Our initial function parses the GFA reference nodes and the GFF annotation file. It then maps each annotation from the annotated reference genome onto the pangenome reference genome, identifying nodes that overlap with specific features. Finally, the function returns a mapping of each overlapping node and its corresponding feature information, such as overlapping sites and related attributes.


Visual representation of our reference’s features being mapped onto our pangenome.


Gene Coordinate Mapping onto Targets

Brute-Force Approach

After transferring our annotations onto our pangenome graph, we can now use those gene coordinates to transfer features onto the remaining target genomes. How do we transfer those annotations from our reference nodes onto our target nodes? Our function needs to start by traversing each target sample ID (our 2 haplotypes), each sequence ID (chr1, chr2, etc), and every annotation for that sequence ID. For each annotation, we must confirm that the node exists in our target path (if the segment ID exists in our reference, but not our target, that means our target has a variation). If the segment ID does match, calculate the features' start/end points using the features' relative start on our reference and map the location.

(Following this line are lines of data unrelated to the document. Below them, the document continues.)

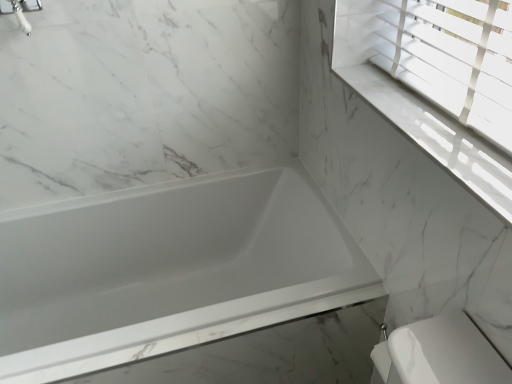
Identify the location of white glossy bathtub at center. (169, 271).

Locate an element on the screen. The width and height of the screenshot is (512, 384). silver metallic faucet at upper left is located at coordinates (20, 11).

What are the coordinates of `white glossy bathtub at center` in the screenshot? It's located at (169, 271).

How many degrees apart are the facing directions of white glossy bathtub at center and white marble window sill at upper right?

The angular difference between white glossy bathtub at center and white marble window sill at upper right is 89.6 degrees.

Choose the correct answer: Is white glossy bathtub at center inside white marble window sill at upper right or outside it?

white glossy bathtub at center is not inside white marble window sill at upper right, it's outside.

From the image's perspective, between white glossy bathtub at center and white marble window sill at upper right, which one is located above?

From the image's view, white marble window sill at upper right is above.

Is white glossy bathtub at center turned away from white marble window sill at upper right?

No, white marble window sill at upper right is not at the back of white glossy bathtub at center.

From their relative heights in the image, would you say white glossy bathtub at center is taller or shorter than silver metallic faucet at upper left?

Clearly, white glossy bathtub at center is taller compared to silver metallic faucet at upper left.

Considering the positions of points (347, 283) and (7, 9), is point (347, 283) farther from camera compared to point (7, 9)?

Yes.

Is white glossy bathtub at center inside or outside of silver metallic faucet at upper left?

white glossy bathtub at center is outside silver metallic faucet at upper left.

Would you say white glossy bathtub at center is a long distance from silver metallic faucet at upper left?

white glossy bathtub at center is near silver metallic faucet at upper left, not far away.

Between point (21, 5) and point (381, 83), which one is positioned behind?

Positioned behind is point (381, 83).

Is silver metallic faucet at upper left surrounding white marble window sill at upper right?

Actually, white marble window sill at upper right is outside silver metallic faucet at upper left.

From their relative heights in the image, would you say silver metallic faucet at upper left is taller or shorter than white marble window sill at upper right?

Clearly, silver metallic faucet at upper left is taller compared to white marble window sill at upper right.

Which is more to the right, white marble window sill at upper right or silver metallic faucet at upper left?

Positioned to the right is white marble window sill at upper right.

Does white marble window sill at upper right have a greater width compared to silver metallic faucet at upper left?

Yes, white marble window sill at upper right is wider than silver metallic faucet at upper left.

Is point (475, 171) closer to viewer compared to point (14, 4)?

Yes, point (475, 171) is closer to viewer.

Is white marble window sill at upper right in front of or behind silver metallic faucet at upper left in the image?

white marble window sill at upper right is in front of silver metallic faucet at upper left.

Is white marble window sill at upper right to the left of white glossy bathtub at center from the viewer's perspective?

No.

Based on their sizes in the image, would you say white marble window sill at upper right is bigger or smaller than white glossy bathtub at center?

Clearly, white marble window sill at upper right is smaller in size than white glossy bathtub at center.

Is white marble window sill at upper right not close to white glossy bathtub at center?

Actually, white marble window sill at upper right and white glossy bathtub at center are a little close together.

Based on the photo, from a real-world perspective, is white marble window sill at upper right on top of white glossy bathtub at center?

Indeed, from a real-world perspective, white marble window sill at upper right stands above white glossy bathtub at center.

Considering the points (28, 7) and (173, 220), which point is in front, point (28, 7) or point (173, 220)?

The point (28, 7) is more forward.

Is silver metallic faucet at upper left smaller than white glossy bathtub at center?

Yes, silver metallic faucet at upper left is smaller than white glossy bathtub at center.

How different are the orientations of silver metallic faucet at upper left and white glossy bathtub at center in degrees?

They differ by 0.905 degrees in their facing directions.

From the image's perspective, does silver metallic faucet at upper left appear lower than white glossy bathtub at center?

No.

You are a GUI agent. You are given a task and a screenshot of the screen. Output one action in this format:
    pyautogui.click(x=<x>, y=<y>)
    Task: Click on the bathtub on the left of white marble window sill at upper right
    Image resolution: width=512 pixels, height=384 pixels.
    Given the screenshot: What is the action you would take?
    pyautogui.click(x=169, y=271)

The width and height of the screenshot is (512, 384). In order to click on faucet behind the white glossy bathtub at center in this screenshot , I will do `click(20, 11)`.

Looking at the image, which one is located closer to white marble window sill at upper right, silver metallic faucet at upper left or white glossy bathtub at center?

white glossy bathtub at center.

When comparing their distances from silver metallic faucet at upper left, does white marble window sill at upper right or white glossy bathtub at center seem further?

white marble window sill at upper right is further to silver metallic faucet at upper left.

Based on their spatial positions, is white marble window sill at upper right or silver metallic faucet at upper left further from white glossy bathtub at center?

silver metallic faucet at upper left is positioned further to the anchor white glossy bathtub at center.

Estimate the real-world distances between objects in this image. Which object is closer to white glossy bathtub at center, silver metallic faucet at upper left or white marble window sill at upper right?

white marble window sill at upper right is positioned closer to the anchor white glossy bathtub at center.

Based on their spatial positions, is white glossy bathtub at center or white marble window sill at upper right closer to silver metallic faucet at upper left?

white glossy bathtub at center.

Estimate the real-world distances between objects in this image. Which object is closer to white marble window sill at upper right, white glossy bathtub at center or silver metallic faucet at upper left?

white glossy bathtub at center lies closer to white marble window sill at upper right than the other object.

This screenshot has width=512, height=384. In order to click on bathtub located between silver metallic faucet at upper left and white marble window sill at upper right in the left-right direction in this screenshot , I will do `click(169, 271)`.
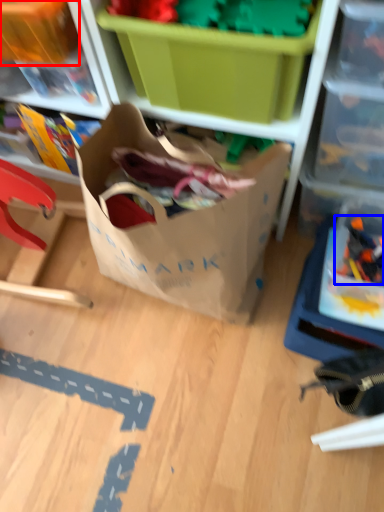
Question: Which object appears farthest to the camera in this image, storage box (highlighted by a red box) or toy (highlighted by a blue box)?

Choices:
 (A) storage box
 (B) toy

Answer: (B)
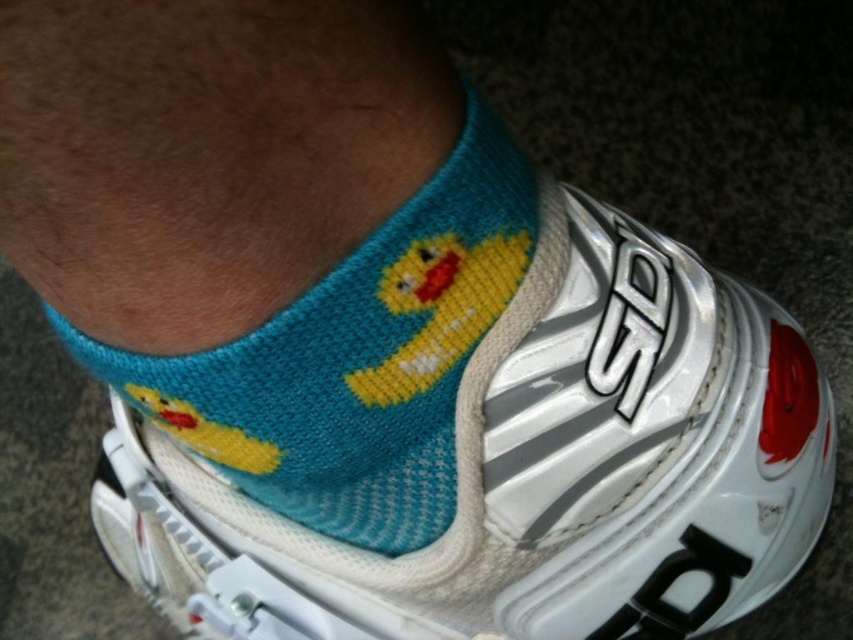
You are a shoe designer trying to create a new pair of cycling shoes. You want to ensure the socks you design will fit comfortably inside the shoe. Based on the image, which object is wider, the white mesh shoe at center or the teal knitted socks at center?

Brute force approach showcasing our segment matching process and gene coordinate transfer


Issues

The issue with our current approach is that we were not verifying exact gene coordinates. This would lead to some gene annotations being slightly inaccurate.



How can we improve accuracy?

Exon-Level Mapping

Since exons are the actual coding regions of a transcript, they provide a much more precise basis for coordinate mapping. Our refined approach performs coordinate transfer only when the annotation feature type is an exon. We first calculate the predicted start and end points of the feature on the target. Then, using FASTA files–a record of entire genetic sequences–of both the target and reference genomes, we add padding around the predicted sequence and align it to the corresponding reference sequence, thereby extracting the precise coordinates of the feature.

Diagram showcasing how adding padding to our predicted start/end can help extract precise coordinates


Result

After testing our tool on chromosome 20 of a target haplotype, we observed improved accuracy in gene coordinate predictions. However, the method still does not correctly map all exons from the target paths, achieving approximately 80% accuracy in gene coordinate mappings.


Pangenome Annotation Toolkit

Comparative Annotation Toolkit

Future Works

Our current goal is to modify the algorithm to recover missing exons in the target assemblies by chaining them with neighboring exons from the reference. Once we achieve 100% accuracy, the next step will be to scale the algorithm to support an arbitrary number of reference annotations while effectively handling duplicates and related cases. The diagram below illustrates two annotated genomes being mapped onto our pangenome graph. Ultimately, the algorithm should be robust enough to transfer multiple annotations across all target genome paths.